At Last, A Nobel – At Age 97!
By Shlomo Maital
John Goodenough
This year’s Nobel Prize for Chemistry has been awarded to three scientists: John B. Goodenough, M. Stanley Whittingham and Akira Yoshino share the prize.
Goodenough is American, Whittingham is British and Yoshino is Japanese.
The three won the prize for their work in developing lithium-ion batteries, which are ubiquitous in our lives, including in all our cell phones.
Goodenough has the best story. According to the Wall Street Journal,
“At age 97, Dr. Goodenough of the University of Texas in Austin, who was born in Germany of American parents, is the oldest person ever to receive a Nobel Prize.
“I’m extremely happy that the lithium-ion battery has been able to help communications through the world,” Dr. Goodenough said during a call with reporters from London, where he is receiving the 2019 Copley Medal for his contribution to materials technology. While there, he learned he had also won this year’s chemistry Nobel.
“It’s been a very eventful day,” he added .”
The three have been touted for a Nobel for over a decade. Thank goodness, Goodenough lived long enough to win it (Nobel’s are never awarded posthumously).
Don’t you love his wonderful understatement, about an “eventful day”?
A member of the Nobel Chemistry committee noted: “Lithium-ion batteries can be combined with energy sources that fluctuate over time, such as solar power, to provide a seamless power supply. The batteries have also enabled a switch from fossil-fuel transportation to electric transportation.”

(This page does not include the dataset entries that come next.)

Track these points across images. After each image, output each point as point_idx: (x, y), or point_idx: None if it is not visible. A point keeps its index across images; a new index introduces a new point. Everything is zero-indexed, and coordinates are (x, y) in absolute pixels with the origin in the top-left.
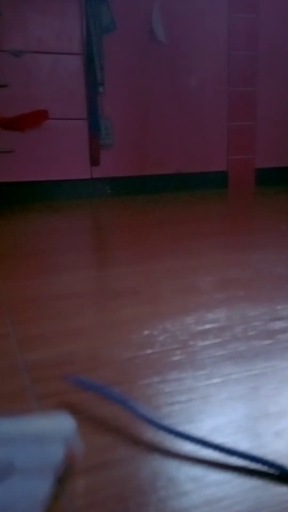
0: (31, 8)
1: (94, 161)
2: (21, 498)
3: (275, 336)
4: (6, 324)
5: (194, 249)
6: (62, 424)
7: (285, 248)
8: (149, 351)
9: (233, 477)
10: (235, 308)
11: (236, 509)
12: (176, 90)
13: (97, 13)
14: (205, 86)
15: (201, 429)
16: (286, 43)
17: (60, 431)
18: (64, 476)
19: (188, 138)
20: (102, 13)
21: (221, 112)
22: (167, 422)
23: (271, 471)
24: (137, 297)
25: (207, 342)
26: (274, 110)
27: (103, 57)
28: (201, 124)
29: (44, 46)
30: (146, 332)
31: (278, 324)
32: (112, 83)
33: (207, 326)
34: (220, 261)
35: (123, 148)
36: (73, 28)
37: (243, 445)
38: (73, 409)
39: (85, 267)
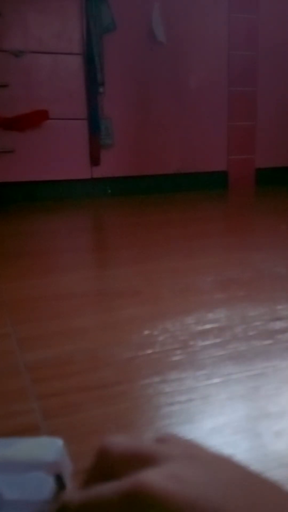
0: (31, 8)
1: (94, 161)
2: None
3: (275, 336)
4: (6, 324)
5: (194, 249)
6: (49, 448)
7: (285, 248)
8: (149, 351)
9: None
10: (235, 308)
11: None
12: (176, 90)
13: (97, 13)
14: (205, 86)
15: (201, 429)
16: (286, 43)
17: (48, 457)
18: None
19: (188, 138)
20: (102, 13)
21: (221, 112)
22: (167, 422)
23: None
24: (138, 297)
25: (207, 342)
26: (274, 110)
27: (103, 57)
28: (201, 124)
29: (44, 46)
30: (146, 332)
31: (278, 324)
32: (112, 83)
33: (208, 326)
34: (220, 261)
35: (123, 148)
36: (73, 28)
37: (243, 445)
38: (74, 409)
39: (86, 267)
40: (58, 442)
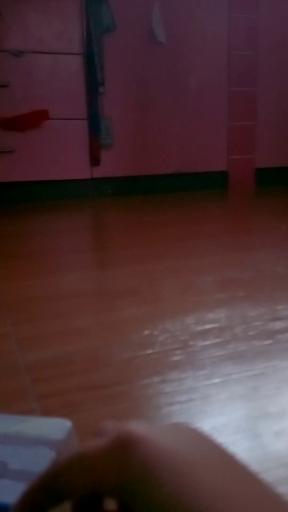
0: (31, 8)
1: (94, 161)
2: (11, 500)
3: (275, 336)
4: (6, 324)
5: (194, 249)
6: (57, 428)
7: (285, 248)
8: (149, 351)
9: None
10: (235, 308)
11: None
12: (176, 90)
13: (97, 13)
14: (205, 86)
15: (201, 429)
16: (286, 43)
17: (55, 435)
18: None
19: (188, 138)
20: (102, 13)
21: (221, 112)
22: (167, 422)
23: None
24: (137, 297)
25: (207, 342)
26: (274, 110)
27: (103, 57)
28: (201, 124)
29: (44, 46)
30: (146, 332)
31: (278, 324)
32: (112, 83)
33: (208, 326)
34: (220, 261)
35: (123, 148)
36: (73, 28)
37: (243, 445)
38: (74, 409)
39: (86, 267)
40: (67, 423)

p.s. Some weeks ago, I wrote a magazine column about “Snow-Capped Idea Volcanoes” — senior citizens who have creative ideas and implement them. In it I mentioned Goodenough: “John Goodenough and his team at University of Texas (Austin) “has just set the tech industry abuzz with his blazing creativity”, wrote Pagan Kennedy, in the New York Times, in April 2017. “He and his team filed a patent application on a new kind of battery that, if it works, as promised, would be so cheap, lightweight and safe that it would revolutionize electric cars and kill off petroleum-fueled vehicles.”